In Shanghai, a city of 25 million, people are presently subjected to a noxious superstition that still has influential adherents around the world and especially in public-health bureaucracies: the belief that a disease as contagious as the Omicron variant of Covid can be controlled by the temporary, state-enforced suspension of normal human life.

What we are witnessing in Shanghai is the final, total failure of lockdowns as a pandemic-control measure. The daytime images of Shanghai streets, emptied of all human life, are a vision of life on earth after a civilization-destroying cataclysm. The nighttime videos, featuring thousands or tens of thousands of people bellowing out from their apartment windows and balconies, crying in desperation for human contact, announcing their fear of running out of food, or simply crying in futile desperation at their inability to attend to their dependent relatives, constitute a horror movie. In some videos, state-controlled drones admonish the people not to sing, or let a cry for freedom dwell in their hearts.

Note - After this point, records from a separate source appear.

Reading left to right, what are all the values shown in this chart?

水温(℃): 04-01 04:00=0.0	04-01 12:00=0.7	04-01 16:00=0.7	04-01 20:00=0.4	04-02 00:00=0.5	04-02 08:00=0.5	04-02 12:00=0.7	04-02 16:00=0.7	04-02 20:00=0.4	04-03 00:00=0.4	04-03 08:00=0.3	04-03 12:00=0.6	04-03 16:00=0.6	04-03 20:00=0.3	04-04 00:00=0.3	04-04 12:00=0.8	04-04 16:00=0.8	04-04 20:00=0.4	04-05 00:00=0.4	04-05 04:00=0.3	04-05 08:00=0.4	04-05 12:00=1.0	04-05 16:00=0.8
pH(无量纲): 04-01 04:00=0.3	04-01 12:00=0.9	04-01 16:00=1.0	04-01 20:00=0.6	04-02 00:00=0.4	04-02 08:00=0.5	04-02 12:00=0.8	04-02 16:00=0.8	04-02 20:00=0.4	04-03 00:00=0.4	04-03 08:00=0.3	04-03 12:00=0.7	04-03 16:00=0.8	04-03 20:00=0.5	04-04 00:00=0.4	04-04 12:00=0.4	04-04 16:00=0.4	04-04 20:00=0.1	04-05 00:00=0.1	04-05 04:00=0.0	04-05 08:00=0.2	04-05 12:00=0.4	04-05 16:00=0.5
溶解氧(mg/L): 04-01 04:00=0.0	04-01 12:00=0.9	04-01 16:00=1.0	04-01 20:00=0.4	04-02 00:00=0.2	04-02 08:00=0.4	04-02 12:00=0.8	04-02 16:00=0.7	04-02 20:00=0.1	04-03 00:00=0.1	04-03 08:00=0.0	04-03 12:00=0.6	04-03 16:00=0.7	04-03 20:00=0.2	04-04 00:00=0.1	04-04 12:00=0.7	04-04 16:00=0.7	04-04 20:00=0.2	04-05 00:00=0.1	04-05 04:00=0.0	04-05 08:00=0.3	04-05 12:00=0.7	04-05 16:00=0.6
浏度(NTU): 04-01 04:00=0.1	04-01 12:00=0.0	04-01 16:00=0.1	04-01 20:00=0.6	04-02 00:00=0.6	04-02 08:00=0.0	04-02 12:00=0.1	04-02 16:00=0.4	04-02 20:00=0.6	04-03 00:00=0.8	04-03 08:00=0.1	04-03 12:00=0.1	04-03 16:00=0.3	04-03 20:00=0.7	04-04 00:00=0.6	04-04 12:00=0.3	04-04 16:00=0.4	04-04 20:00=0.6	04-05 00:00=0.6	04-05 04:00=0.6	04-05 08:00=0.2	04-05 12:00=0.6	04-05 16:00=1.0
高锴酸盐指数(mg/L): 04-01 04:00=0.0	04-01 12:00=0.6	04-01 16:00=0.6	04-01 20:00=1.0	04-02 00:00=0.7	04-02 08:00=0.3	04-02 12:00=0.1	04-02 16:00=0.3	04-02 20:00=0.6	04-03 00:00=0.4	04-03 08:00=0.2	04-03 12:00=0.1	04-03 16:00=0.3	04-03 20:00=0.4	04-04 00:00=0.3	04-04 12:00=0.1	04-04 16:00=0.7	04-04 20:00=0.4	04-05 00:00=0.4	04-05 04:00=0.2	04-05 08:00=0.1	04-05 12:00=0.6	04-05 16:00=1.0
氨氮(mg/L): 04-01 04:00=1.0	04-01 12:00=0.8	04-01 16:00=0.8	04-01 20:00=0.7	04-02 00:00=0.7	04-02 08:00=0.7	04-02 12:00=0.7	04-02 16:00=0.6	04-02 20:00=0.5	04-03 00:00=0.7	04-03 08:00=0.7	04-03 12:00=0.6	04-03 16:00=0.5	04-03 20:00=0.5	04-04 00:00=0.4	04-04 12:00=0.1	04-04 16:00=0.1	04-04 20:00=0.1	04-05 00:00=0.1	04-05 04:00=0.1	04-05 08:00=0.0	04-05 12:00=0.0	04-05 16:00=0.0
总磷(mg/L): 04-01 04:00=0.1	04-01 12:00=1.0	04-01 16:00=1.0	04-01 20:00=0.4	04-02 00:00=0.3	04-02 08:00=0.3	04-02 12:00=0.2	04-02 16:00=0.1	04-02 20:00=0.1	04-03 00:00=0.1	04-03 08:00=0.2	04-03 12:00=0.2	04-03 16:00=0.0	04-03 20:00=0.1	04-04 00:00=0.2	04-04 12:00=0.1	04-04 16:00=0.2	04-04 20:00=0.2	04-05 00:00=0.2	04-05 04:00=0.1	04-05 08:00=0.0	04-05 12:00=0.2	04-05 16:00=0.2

Like Covid itself, lockdowns were a Chinese export to the West. The British epidemiologist Neil Ferguson admitted as much. “I think people’s sense of what is possible in terms of control changed quite dramatically between January and March [of 2020],” he said in an interview with the Sunday Times. “It’s a communist one party state, we said. We couldn’t get away with it in Europe, we thought . . . and then Italy did it. And we realized we could.” How comforting to know that leaders in public health think of our civil liberties as something they can “get away with” suspending. Following Ferguson’s intuition and advice, the United Kingdom threw out its existing plans to control a respiratory pandemic by focusing on the vulnerable and preserving liberty for the greatest number, and embraced Chinese-style shut-ins. Most other countries followed their own versions, fearing only that they would do too little.